Enunciado de la tarea — Según el texto sobre el pontificado de Francisco, ¿qué modelo de Iglesia ha propuesto dicho pontificado?

Es cierto que el pontificado de Francisco ha dado algunos pasos hacia una mayor inclusión, ha hablado de la sinodalidad, ha propuesto un modelo de Iglesia más participativa y cercana a la gente. En algunos momentos, incluso ha abierto pequeños resquicios que nos permiten imaginar que la Iglesia podría ser otro lugar: uno donde las mujeres, las disidencias, los pobres, los migrantes y los oprimidos encuentren espacio para vivir su fe de manera plena. Pero, por otro lado, también debemos reconocer que este pontificado no ha logrado romper con los paradigmas fundamentales que limitan la participación real de las mujeres en los espacios de poder. Las mujeres seguimos sin poder acceder a cargos de decisión, seguimos sin ser reconocidas como teólogas de pleno derecho, seguimos siendo vistas como subordinadas dentro de la estructura eclesial.

Datos mostrados —
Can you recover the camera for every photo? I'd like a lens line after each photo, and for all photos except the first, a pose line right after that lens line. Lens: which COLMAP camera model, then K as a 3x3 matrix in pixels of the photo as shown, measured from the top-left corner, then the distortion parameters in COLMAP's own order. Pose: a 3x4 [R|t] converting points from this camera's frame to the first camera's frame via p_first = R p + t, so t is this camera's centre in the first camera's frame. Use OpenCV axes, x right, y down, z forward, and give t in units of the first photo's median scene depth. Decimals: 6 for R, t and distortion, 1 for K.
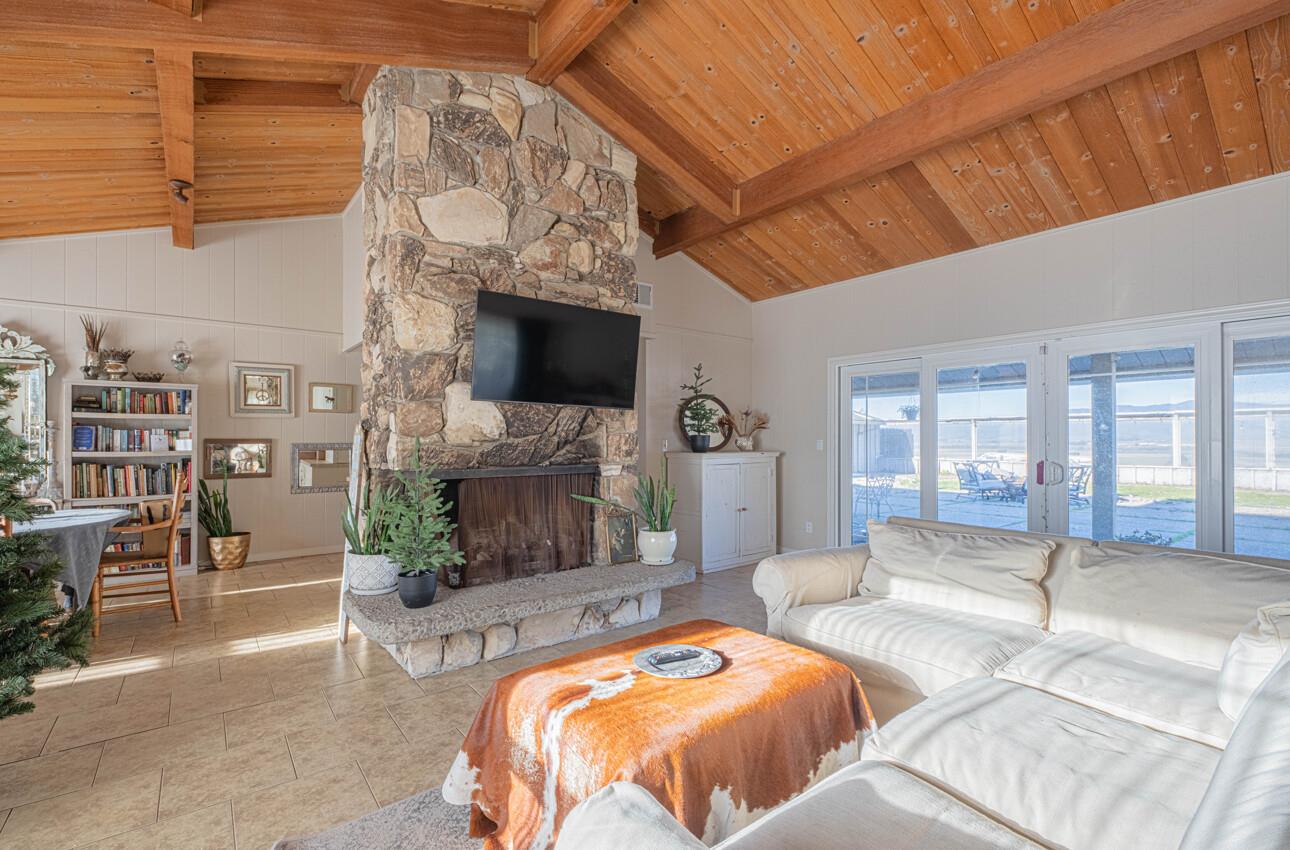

Resultado del ejercicio — Un modelo de Iglesia más participativa y cercana a la gente.